Collected data
***
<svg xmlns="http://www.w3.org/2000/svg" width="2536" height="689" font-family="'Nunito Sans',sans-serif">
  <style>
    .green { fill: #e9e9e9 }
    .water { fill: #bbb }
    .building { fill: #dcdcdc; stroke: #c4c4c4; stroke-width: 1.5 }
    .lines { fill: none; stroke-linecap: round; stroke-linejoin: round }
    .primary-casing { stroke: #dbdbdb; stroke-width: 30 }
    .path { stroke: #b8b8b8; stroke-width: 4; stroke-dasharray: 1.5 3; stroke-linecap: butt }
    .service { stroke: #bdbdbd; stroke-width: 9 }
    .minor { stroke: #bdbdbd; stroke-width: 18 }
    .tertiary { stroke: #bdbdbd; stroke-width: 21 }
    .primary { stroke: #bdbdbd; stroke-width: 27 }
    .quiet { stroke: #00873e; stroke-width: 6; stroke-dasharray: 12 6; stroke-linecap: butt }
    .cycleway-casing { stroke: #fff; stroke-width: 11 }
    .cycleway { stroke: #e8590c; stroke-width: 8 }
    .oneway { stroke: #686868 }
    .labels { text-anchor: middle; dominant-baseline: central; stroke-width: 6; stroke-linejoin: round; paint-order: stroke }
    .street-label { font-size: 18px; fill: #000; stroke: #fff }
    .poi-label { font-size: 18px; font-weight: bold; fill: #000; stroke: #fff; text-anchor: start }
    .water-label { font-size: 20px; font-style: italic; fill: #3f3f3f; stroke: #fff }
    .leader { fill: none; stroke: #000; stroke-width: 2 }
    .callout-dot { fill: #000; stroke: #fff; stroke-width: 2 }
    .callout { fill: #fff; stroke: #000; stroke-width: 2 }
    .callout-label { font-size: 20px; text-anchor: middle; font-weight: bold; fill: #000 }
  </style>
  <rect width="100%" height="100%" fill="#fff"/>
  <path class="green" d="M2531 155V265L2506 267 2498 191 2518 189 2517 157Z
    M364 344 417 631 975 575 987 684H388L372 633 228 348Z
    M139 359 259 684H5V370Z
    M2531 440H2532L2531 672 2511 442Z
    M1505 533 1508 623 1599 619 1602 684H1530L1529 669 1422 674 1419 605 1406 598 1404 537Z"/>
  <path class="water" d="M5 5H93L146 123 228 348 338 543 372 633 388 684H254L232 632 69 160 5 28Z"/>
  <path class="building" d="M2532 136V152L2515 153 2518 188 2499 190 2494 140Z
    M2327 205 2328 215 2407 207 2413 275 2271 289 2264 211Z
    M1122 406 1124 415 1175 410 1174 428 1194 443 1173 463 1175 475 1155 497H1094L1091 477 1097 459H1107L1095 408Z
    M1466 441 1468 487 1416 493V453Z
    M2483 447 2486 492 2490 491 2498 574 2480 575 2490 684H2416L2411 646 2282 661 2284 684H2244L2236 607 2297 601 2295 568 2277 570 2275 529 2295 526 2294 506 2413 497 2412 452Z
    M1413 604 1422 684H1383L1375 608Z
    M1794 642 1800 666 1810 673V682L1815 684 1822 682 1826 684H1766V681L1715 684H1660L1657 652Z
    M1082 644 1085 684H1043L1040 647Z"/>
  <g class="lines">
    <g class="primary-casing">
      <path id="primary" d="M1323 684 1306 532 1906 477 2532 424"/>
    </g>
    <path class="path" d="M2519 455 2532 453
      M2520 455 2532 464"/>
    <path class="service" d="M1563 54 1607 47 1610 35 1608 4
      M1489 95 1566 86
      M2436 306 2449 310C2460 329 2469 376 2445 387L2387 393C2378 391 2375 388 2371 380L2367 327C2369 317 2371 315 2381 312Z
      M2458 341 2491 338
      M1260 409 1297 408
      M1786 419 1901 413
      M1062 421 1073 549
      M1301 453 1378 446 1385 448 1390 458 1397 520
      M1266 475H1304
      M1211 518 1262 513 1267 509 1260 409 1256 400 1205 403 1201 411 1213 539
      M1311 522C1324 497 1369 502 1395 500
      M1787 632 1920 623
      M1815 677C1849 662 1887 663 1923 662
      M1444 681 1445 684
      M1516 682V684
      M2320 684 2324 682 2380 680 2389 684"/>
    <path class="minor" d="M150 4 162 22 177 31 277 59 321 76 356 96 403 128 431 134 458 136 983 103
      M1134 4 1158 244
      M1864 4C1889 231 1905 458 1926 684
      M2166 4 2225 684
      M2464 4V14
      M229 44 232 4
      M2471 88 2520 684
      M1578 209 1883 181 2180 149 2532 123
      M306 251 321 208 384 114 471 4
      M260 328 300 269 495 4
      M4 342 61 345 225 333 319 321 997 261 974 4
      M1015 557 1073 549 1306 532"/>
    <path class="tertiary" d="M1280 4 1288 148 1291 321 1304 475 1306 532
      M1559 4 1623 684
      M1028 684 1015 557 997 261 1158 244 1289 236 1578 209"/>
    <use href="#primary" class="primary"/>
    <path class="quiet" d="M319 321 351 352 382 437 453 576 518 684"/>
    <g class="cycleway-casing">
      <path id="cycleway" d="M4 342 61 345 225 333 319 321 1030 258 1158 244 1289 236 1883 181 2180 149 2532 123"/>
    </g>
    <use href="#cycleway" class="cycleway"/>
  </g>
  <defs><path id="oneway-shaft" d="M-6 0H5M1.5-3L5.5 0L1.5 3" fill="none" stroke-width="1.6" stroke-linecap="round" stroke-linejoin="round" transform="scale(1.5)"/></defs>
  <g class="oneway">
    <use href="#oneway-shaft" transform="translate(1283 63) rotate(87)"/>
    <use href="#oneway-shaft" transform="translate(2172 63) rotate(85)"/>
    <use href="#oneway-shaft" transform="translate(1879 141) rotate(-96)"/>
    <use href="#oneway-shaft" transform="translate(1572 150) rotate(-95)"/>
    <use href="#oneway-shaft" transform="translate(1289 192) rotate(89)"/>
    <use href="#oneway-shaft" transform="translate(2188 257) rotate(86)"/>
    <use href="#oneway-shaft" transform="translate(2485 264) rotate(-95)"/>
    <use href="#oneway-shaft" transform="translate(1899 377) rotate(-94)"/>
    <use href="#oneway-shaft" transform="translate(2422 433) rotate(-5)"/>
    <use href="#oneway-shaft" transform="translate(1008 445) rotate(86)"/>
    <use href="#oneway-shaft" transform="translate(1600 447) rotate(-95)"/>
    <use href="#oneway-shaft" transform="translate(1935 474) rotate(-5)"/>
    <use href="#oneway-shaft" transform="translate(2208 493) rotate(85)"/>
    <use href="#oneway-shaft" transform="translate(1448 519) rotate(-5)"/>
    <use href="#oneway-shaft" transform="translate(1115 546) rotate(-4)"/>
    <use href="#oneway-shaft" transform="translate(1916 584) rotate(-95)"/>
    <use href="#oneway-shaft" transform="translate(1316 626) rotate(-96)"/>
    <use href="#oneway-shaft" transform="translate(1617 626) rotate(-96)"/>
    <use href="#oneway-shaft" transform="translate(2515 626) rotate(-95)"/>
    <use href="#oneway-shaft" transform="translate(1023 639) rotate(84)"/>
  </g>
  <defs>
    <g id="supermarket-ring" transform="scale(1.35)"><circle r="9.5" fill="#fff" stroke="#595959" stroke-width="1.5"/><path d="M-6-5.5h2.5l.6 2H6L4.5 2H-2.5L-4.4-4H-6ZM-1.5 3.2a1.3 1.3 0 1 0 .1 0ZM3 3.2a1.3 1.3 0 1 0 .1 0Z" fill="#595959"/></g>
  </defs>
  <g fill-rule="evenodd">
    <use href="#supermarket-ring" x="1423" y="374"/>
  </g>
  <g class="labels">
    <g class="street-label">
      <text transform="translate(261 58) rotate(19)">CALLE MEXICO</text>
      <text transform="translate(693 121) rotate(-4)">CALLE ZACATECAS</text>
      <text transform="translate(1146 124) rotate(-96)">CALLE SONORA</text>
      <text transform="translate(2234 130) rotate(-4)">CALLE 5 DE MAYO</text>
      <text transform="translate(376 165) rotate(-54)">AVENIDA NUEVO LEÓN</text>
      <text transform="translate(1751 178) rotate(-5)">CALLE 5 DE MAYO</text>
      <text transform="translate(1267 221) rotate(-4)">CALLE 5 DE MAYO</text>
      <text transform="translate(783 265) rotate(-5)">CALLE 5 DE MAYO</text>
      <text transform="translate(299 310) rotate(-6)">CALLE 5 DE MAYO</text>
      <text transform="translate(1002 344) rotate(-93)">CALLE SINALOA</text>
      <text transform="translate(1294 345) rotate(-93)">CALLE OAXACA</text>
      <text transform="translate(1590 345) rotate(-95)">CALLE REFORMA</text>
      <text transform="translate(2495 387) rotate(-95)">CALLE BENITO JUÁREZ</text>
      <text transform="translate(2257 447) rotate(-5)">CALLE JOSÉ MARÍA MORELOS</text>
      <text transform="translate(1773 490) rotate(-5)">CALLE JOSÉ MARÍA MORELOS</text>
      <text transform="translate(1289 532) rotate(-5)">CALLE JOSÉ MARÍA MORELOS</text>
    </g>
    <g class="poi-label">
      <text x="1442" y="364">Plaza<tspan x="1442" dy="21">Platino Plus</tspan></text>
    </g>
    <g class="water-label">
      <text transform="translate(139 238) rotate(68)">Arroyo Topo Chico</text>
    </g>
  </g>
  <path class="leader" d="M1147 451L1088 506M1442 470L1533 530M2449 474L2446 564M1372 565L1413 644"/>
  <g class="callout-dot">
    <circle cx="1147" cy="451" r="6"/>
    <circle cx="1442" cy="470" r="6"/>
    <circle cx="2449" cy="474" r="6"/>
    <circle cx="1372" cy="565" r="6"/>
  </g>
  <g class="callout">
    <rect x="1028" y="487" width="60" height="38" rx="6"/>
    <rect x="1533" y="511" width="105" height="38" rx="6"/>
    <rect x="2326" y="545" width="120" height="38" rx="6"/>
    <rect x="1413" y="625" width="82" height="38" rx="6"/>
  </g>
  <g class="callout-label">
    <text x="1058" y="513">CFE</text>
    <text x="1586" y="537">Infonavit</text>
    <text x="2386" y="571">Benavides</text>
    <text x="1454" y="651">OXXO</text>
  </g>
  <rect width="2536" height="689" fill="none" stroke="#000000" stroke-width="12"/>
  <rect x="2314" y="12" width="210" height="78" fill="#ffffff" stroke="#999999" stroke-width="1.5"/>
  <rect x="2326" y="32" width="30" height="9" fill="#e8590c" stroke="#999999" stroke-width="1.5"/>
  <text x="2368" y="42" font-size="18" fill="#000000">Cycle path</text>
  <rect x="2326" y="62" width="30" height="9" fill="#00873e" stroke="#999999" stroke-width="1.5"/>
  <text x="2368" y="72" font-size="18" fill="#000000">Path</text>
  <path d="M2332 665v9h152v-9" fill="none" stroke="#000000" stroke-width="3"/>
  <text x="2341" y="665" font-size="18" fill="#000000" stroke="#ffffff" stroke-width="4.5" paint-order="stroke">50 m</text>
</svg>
***
What to work on
Across the records above, tally the lines that contain "labels" and give the result as a number alone.

Expected output
2